The latest country to vanish behind the censorship curtain is Communist China. On the Chinese mainland last week, there was one Western newsman left--a French correspondent at Shanghai who could not file a word. All the rest had withdrawn to the British Crown Colony of Hong Kong, where they were trying to cover the story of China's 450 million people from publications printed in Red China and by picking up stray bits from "well-informed travelers" (see FOREIGN NEWS).
Three Little Pigs. But censorship is by no means confined to the Soviet world. In Egypt, King Farouk, incensed by an article about his philandering, recently banned LIFE from his kingdom "forever." In the Western Hemisphere itself, despite U.S. attempts to spread the gospel of press freedom to Latin America, government interference with the internal press and outgoing cables is still common practice in some countries.
This spring the Venezuelan government closed down leftish El National, the country's biggest newspaper, after a linotyper by purposeful accident described the ruling junta as "the three little pigs." But when even pro-junta El Universal (in its social notes) printed a blast at "tyrants," the junta allowed El National to resume publication. Circulation jumped 3,000 copies a day.
As powerful as Juan Peron is in Argentina, he has not dared to shut down critical La Prensa (circ. 400,000) outright. But he has used the newsprint rationing to take paper from La Prensa and give it to his friends.
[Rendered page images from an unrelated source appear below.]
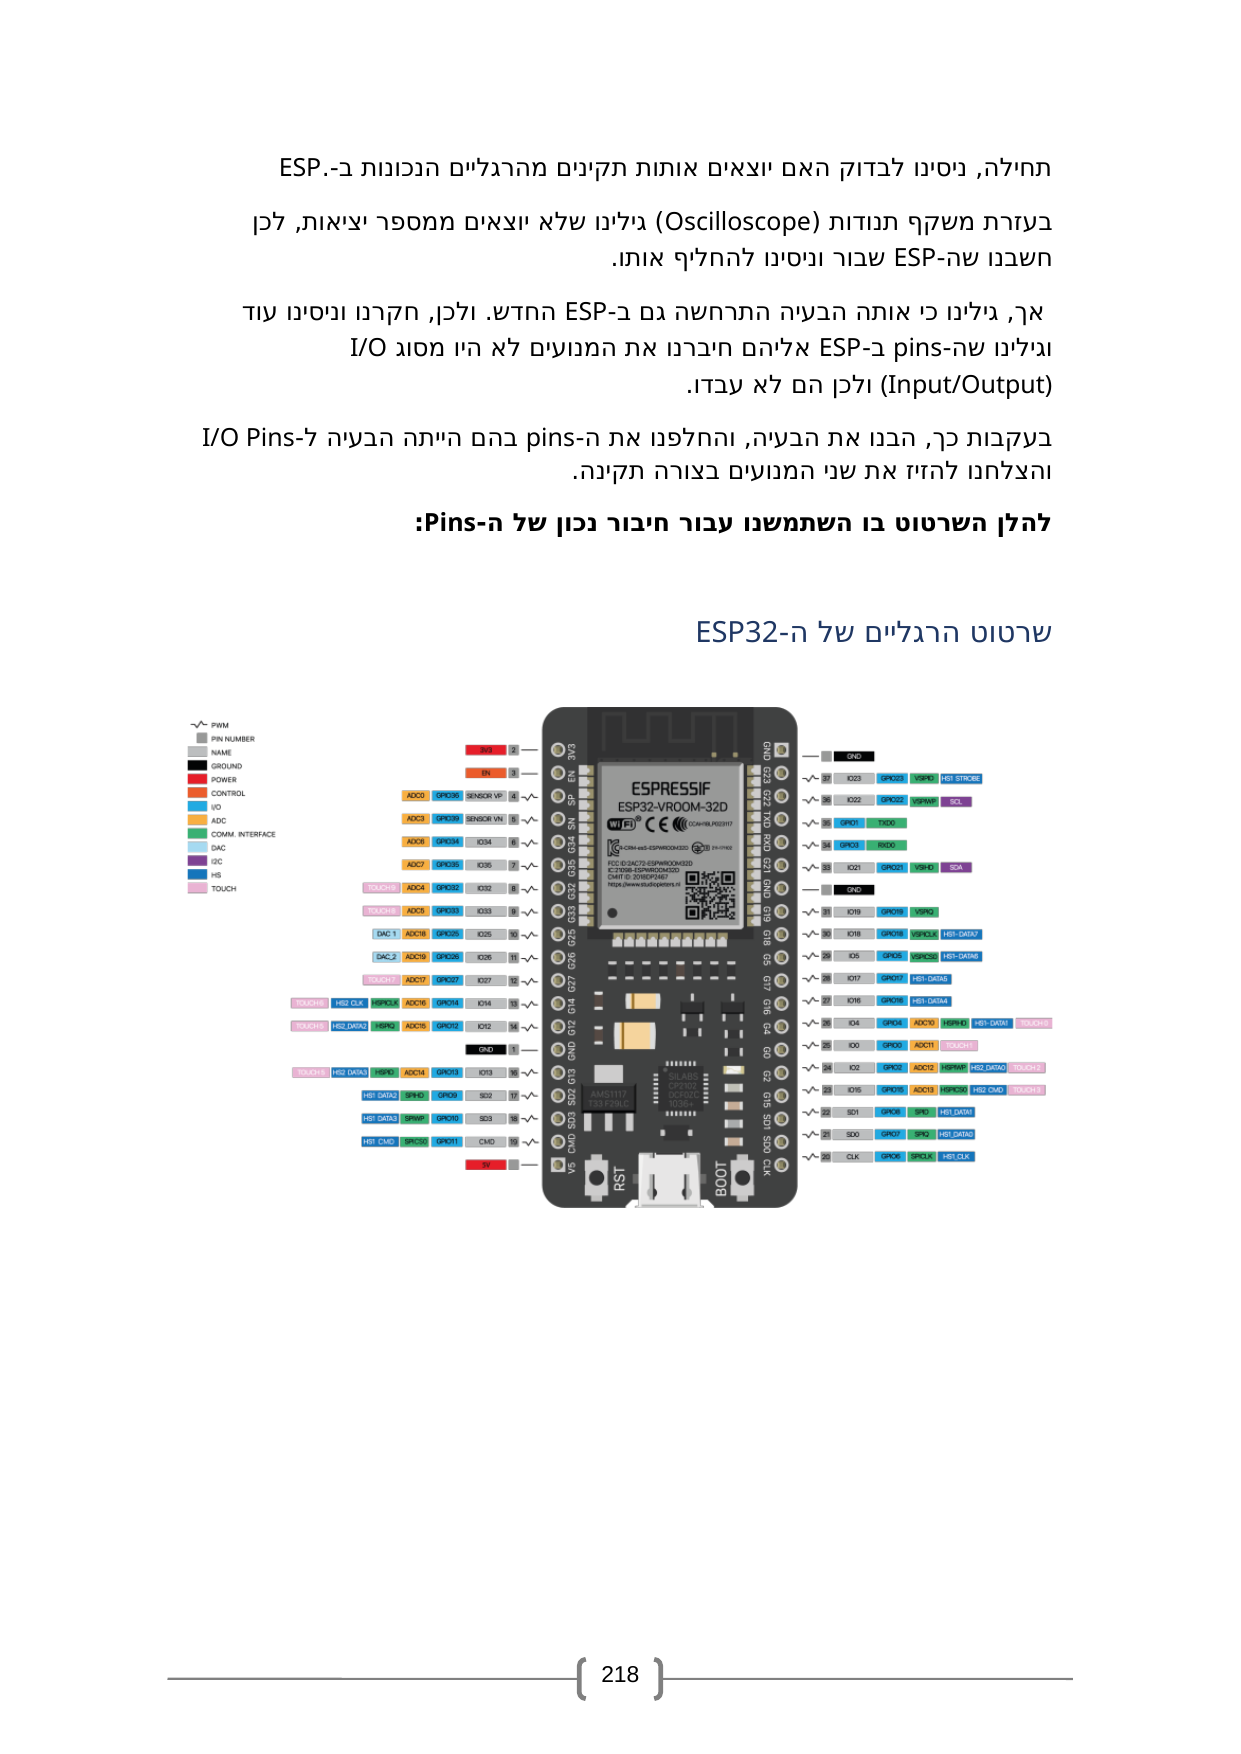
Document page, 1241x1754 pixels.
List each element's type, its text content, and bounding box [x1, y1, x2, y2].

text בעזרת משקף תנודות (Oscilloscope) גילינו שלא יוצאים ממספר יציאות, לכן חשבנו שה-ESP שבור וניסינו להחליף אותו. [187, 203, 1053, 274]
text תחילה, ניסינו לבדוק האם יוצאים אותות תקינים מהרגליים הנכונות ב-.ESP [187, 150, 1053, 184]
picture [187, 707, 1053, 1208]
text אך, גילינו כי אותה הבעיה התרחשה גם ב-ESP החדש. ולכן, חקרנו וניסינו עוד וגילינו שה-pins ב-ESP אליהם חיברנו את המנועים לא היו מסוג I/O (Input/Output) ולכן הם לא עבדו. [187, 293, 1053, 400]
text להלן השרטוט בו השתמשנו עבור חיבור נכון של ה-Pins: [187, 504, 1053, 538]
subtitle שרטוט הרגליים של ה-ESP32 [187, 611, 1053, 651]
text בעקבות כך, הבנו את הבעיה, והחלפנו את ה-pins בהם הייתה הבעיה ל-I/O Pins והצלחנו להזיז את שני המנועים בצורה תקינה. [187, 420, 1053, 485]
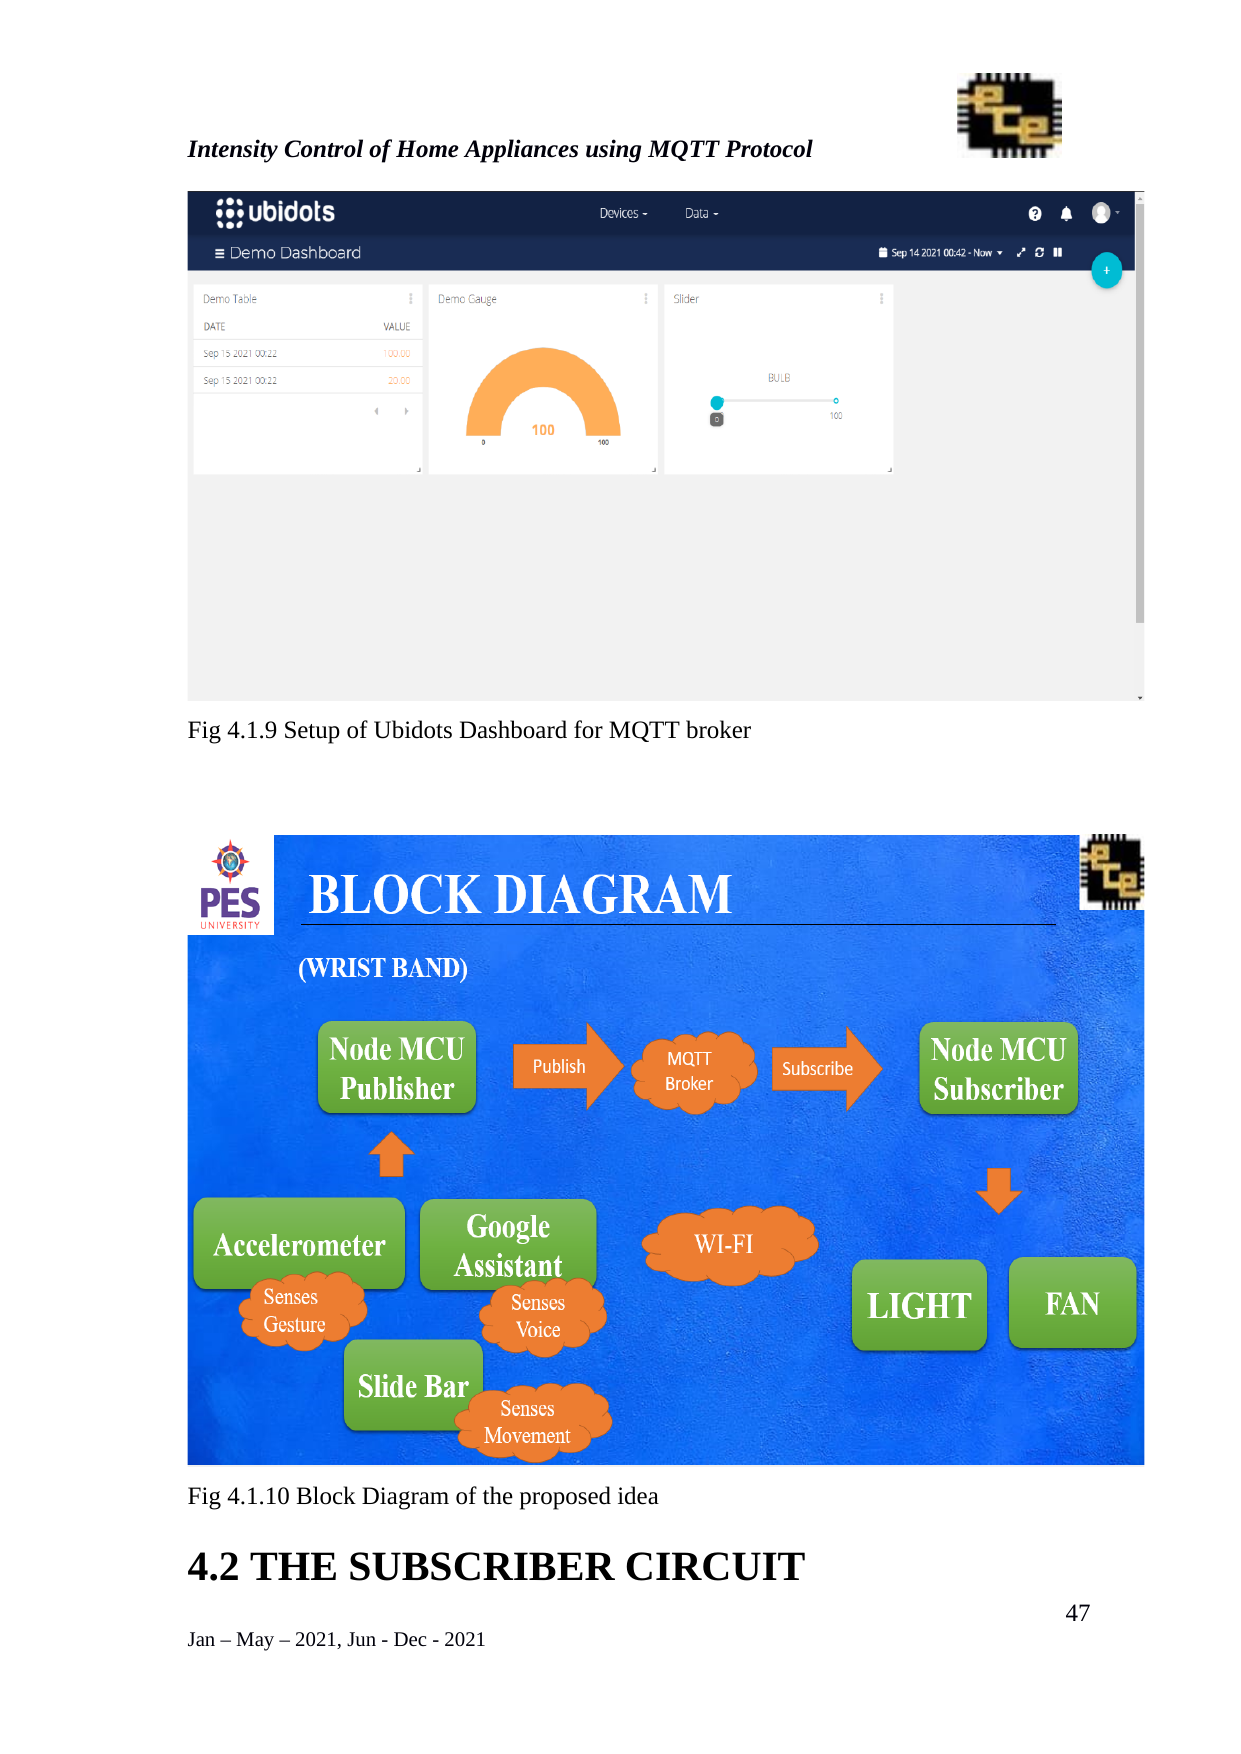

He also exercises a censorship on outgoing cables, has delayed stories and even arrested U.S. newsmen. Fortnight ago, responding to U.S. criticism, Peron kicked out his press purger, Jose Emilio Visca (TIME, June 12) ; but it was too soon to say whether that represented a change of policy or just a change of faces.
No Chastity Belts. Freedom is not losing out everywhere. The Supreme Court of India, in its first term under the new constitution, recently struck down government attempts to ban a pro-Communist weekly and pre-censor an extremist Hindu weekly. Ruled Justice Patanjali Sastri: "Criticism of government and exciting disaffection . . . toward government cannot be regarded as justifying [censorship] of the press."*
In Belgium last week, pro-government La Libre Belgique said that it did not advocate censorship. But it thought that the time had come to warn foreign correspondents that they had been "abusing Belgian hospitality" by their "distorted" coverage of the recent political campaign. In Britain and France, indirect efforts have been made to place official restraints on the press, but newspapers have resisted them. A year after the proposal by Britain's Royal Commission on the Press that a body of press and public members be set up to guard against journalistic "excesses" (TIME, July 11), Britain's publishers are still "considering" (i.e., ignoring) the idea. Last week the French legislature was studying a similar proposal. Alarmed, France's newspapers had joined hands to fight it. "A chastity belt of heavy leather and chains," cried leftist Franc-Tireur. Snapped rightist L'Epoque: "A mailed hand on the liberty of the press." So long as such vigilance continues, the free press at least seemed secure in the democracies, its oldest home.
*For news of censorship in Japan, see FOREIGN NEWS.